Amazon S3
Follow these steps to use Amazon S3 as your source.
Last updated
Follow these steps to use Amazon S3 as your source.
Last updated
Click Create a new connection, if it is not already selected. In the Name your connection, type in the name you want to give to this connection.
For the Authentication Method, select either the Role-based or the AccessKey/SecretKey option:
Upsolver recommends that you use Role-based access.
To define the correct permissions for the role, follow the Amazon S3 access configuration guide to create an IAM policy.
If your S3 bucket runs on a different AWS account than the one running Upsolver, you need to create trust between the role and the account running Upsolver. Follow the Role-Based AWS Credentials guide to create a trusted AWS Role and find your External Id.
To create your Access key id and Secret access key, follow the AWS Account and Access Keys guide.
Encryption Key
By default, Upsolver uses the default encryption defined in the AWS bucket to read the files. Alternatively, you can provide the Base64 text representation of the encryption key to use or an ARN for an existing AWS KMS key.
When you have entered your authentication information, click Test Connection.
By default, if you have already created a connection, Upsolver selects Use an existing connection, and your Amazon S3 connection is populated in the list.
For organizations with multiple connections, select the source connection you want to use.
When the connection is established, Upsolver will attempt to list your buckets if the s3:ListAllMyBuckets permission was provided by the connection above. As an alternative, you can specify the name of your bucket, e.g. s3://upsolver-samples.
Next, you can optionally Select the location to read the files from. Leave this empty to ingest the entire bucket.
To specify the file types to ingest, choose an option from the Select the file's content type / Parse files using list, e.g. JSON, CSV, Parquet. This list defaults to Automatic.
Select the file name pattern for the files you would like to ingest
Upsolver ingests all files in the selected location by default. To change this option, in the list, select Ingest files matching a regular expression.
If your source files are partitioned by a date pattern, Upsolver can load existing and new files using the pattern. This affects the order of files loaded and avoids delays when many changes occur across the bucket.
By default, Upsolver will list and ingest files in the ingest job’s bucket and folder as soon as they are discovered. When you set a date pattern, Upsolver uses the date in the folder path to understand when new files are added. The date in the path is used to process data in order of arrival. If files are added to a folder named with a future date, these files will not be ingested until that date becomes the present.
Delete the source files following ingestion
To discover new files, when a date pattern is not set, Upsolver lists the top-level prefix and performs a diff to detect newly created files. It then lists the paths adjacent to these newly added files and assumes that if a file was added here, others will be as well. This process is performed at regular intervals to ensure files are not missed.

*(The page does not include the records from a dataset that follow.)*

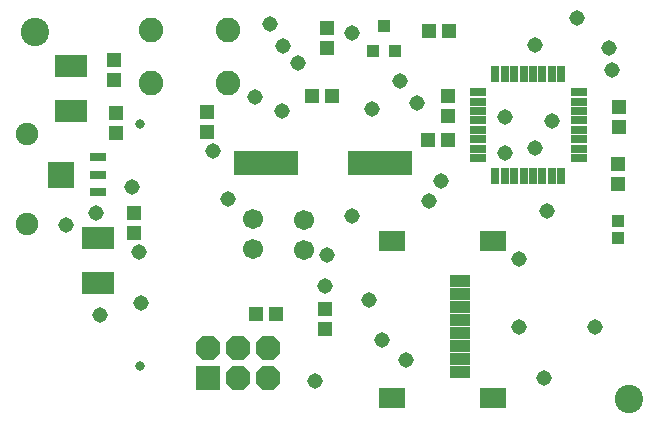
<source format=gts>
G75*
%MOIN*%
%OFA0B0*%
%FSLAX25Y25*%
%IPPOS*%
%LPD*%
%AMOC8*
5,1,8,0,0,1.08239X$1,22.5*
%
%ADD10C,0.09461*%
%ADD11R,0.04737X0.05131*%
%ADD12C,0.03162*%
%ADD13R,0.03950X0.04343*%
%ADD14R,0.05131X0.04737*%
%ADD15R,0.05800X0.03000*%
%ADD16R,0.03000X0.05800*%
%ADD17R,0.08200X0.08200*%
%ADD18OC8,0.08200*%
%ADD19C,0.08200*%
%ADD20C,0.06700*%
%ADD21C,0.06600*%
%ADD22R,0.05524X0.03083*%
%ADD23R,0.08674X0.08674*%
%ADD24R,0.10643X0.07493*%
%ADD25C,0.07531*%
%ADD26R,0.21800X0.08400*%
%ADD27R,0.08674X0.06509*%
%ADD28R,0.06706X0.03950*%
%ADD29R,0.03950X0.03950*%
%ADD30C,0.05162*%
D10*
X0031697Y0146957D03*
X0229799Y0024559D03*
D11*
X0128437Y0047654D03*
X0128437Y0054346D03*
X0064744Y0079697D03*
X0064744Y0086390D03*
X0058740Y0113110D03*
X0058740Y0119803D03*
X0057996Y0130858D03*
X0057996Y0137551D03*
X0089201Y0120209D03*
X0089201Y0113516D03*
X0129248Y0141461D03*
X0129248Y0148154D03*
X0169437Y0125496D03*
X0169437Y0118803D03*
X0226303Y0121913D03*
X0226303Y0115220D03*
X0226000Y0102846D03*
X0226000Y0096154D03*
D12*
X0066732Y0035461D03*
X0066732Y0115972D03*
D13*
X0144335Y0140398D03*
X0151815Y0140398D03*
X0148075Y0148665D03*
D14*
X0163087Y0147000D03*
X0169780Y0147000D03*
X0130827Y0125366D03*
X0124134Y0125366D03*
X0162630Y0110866D03*
X0169323Y0110866D03*
X0111972Y0052894D03*
X0105280Y0052894D03*
D15*
X0179285Y0104728D03*
X0179285Y0107878D03*
X0179285Y0111028D03*
X0179285Y0114177D03*
X0179285Y0117327D03*
X0179285Y0120476D03*
X0179285Y0123626D03*
X0179285Y0126776D03*
X0213085Y0126776D03*
X0213085Y0123626D03*
X0213085Y0120476D03*
X0213085Y0117327D03*
X0213085Y0114177D03*
X0213085Y0111028D03*
X0213085Y0107878D03*
X0213085Y0104728D03*
D16*
X0207209Y0098852D03*
X0204059Y0098852D03*
X0200909Y0098852D03*
X0197760Y0098852D03*
X0194610Y0098852D03*
X0191461Y0098852D03*
X0188311Y0098852D03*
X0185161Y0098852D03*
X0185161Y0132652D03*
X0188311Y0132652D03*
X0191461Y0132652D03*
X0194610Y0132652D03*
X0197760Y0132652D03*
X0200909Y0132652D03*
X0204059Y0132652D03*
X0207209Y0132652D03*
D17*
X0089374Y0031500D03*
D18*
X0099374Y0031500D03*
X0109374Y0031500D03*
X0109374Y0041500D03*
X0099374Y0041500D03*
X0089374Y0041500D03*
D19*
X0095938Y0129710D03*
X0070338Y0129710D03*
X0070338Y0147510D03*
X0095938Y0147510D03*
D20*
X0104500Y0084500D03*
X0104500Y0074500D03*
X0121303Y0074240D03*
X0121303Y0084240D03*
D21*
X0121303Y0084240D03*
X0121303Y0074240D03*
X0104500Y0074500D03*
X0104500Y0084500D03*
D22*
X0052760Y0093335D03*
X0052760Y0099240D03*
X0052760Y0105146D03*
D23*
X0040555Y0099240D03*
D24*
X0043886Y0120394D03*
X0043886Y0135354D03*
X0052748Y0078224D03*
X0052748Y0063264D03*
D25*
X0029102Y0082728D03*
X0029102Y0112728D03*
D26*
X0108673Y0103114D03*
X0146673Y0103114D03*
D27*
X0150862Y0077146D03*
X0184366Y0077146D03*
X0184366Y0024941D03*
X0150862Y0024941D03*
D28*
X0173303Y0033327D03*
X0173303Y0037657D03*
X0173303Y0041988D03*
X0173303Y0046319D03*
X0173303Y0050650D03*
X0173303Y0054980D03*
X0173303Y0059311D03*
X0173303Y0063642D03*
D29*
X0226000Y0078047D03*
X0226000Y0083953D03*
D30*
X0202500Y0087000D03*
X0193000Y0071000D03*
X0163000Y0090500D03*
X0167000Y0097000D03*
X0188500Y0106500D03*
X0198500Y0108000D03*
X0204000Y0117000D03*
X0188500Y0118500D03*
X0159000Y0123000D03*
X0153500Y0130500D03*
X0144000Y0121000D03*
X0119500Y0136500D03*
X0114500Y0142000D03*
X0110000Y0149500D03*
X0137500Y0146500D03*
X0105000Y0125000D03*
X0114000Y0120500D03*
X0091000Y0107000D03*
X0096000Y0091000D03*
X0064000Y0095000D03*
X0052000Y0086500D03*
X0042000Y0082500D03*
X0066500Y0073500D03*
X0067000Y0056500D03*
X0053500Y0052500D03*
X0125000Y0030500D03*
X0147500Y0044000D03*
X0155500Y0037500D03*
X0143000Y0057500D03*
X0128500Y0062000D03*
X0129000Y0072500D03*
X0137500Y0085500D03*
X0193000Y0048500D03*
X0218500Y0048500D03*
X0201500Y0031500D03*
X0224000Y0134000D03*
X0223000Y0141500D03*
X0212500Y0151500D03*
X0198500Y0142500D03*
M02*

</source>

For buckets with few files and predictable changes, this works well. However, for buckets with many changes across millions of files and hundreds of prefixes, the scanning and diffing process may result in ingestion and processing delays.
To optimize this process, consider setting the Delete the source files following ingestion option to TRUE. This moves ingested files to another staging location, leaving the source folder empty and making it easier and faster for Upsolver to discover new files. Be aware that configuring Upsolver to move ingested files could impact other systems if they depend on the same raw files.
When you select a bucket and folder, Upsolver will attempt to load a sample of the files.
If Upsolver did not load any sample files, try the following:
Verify that the location on your bucket contains files.
Select a content type that matches the content type of your stream.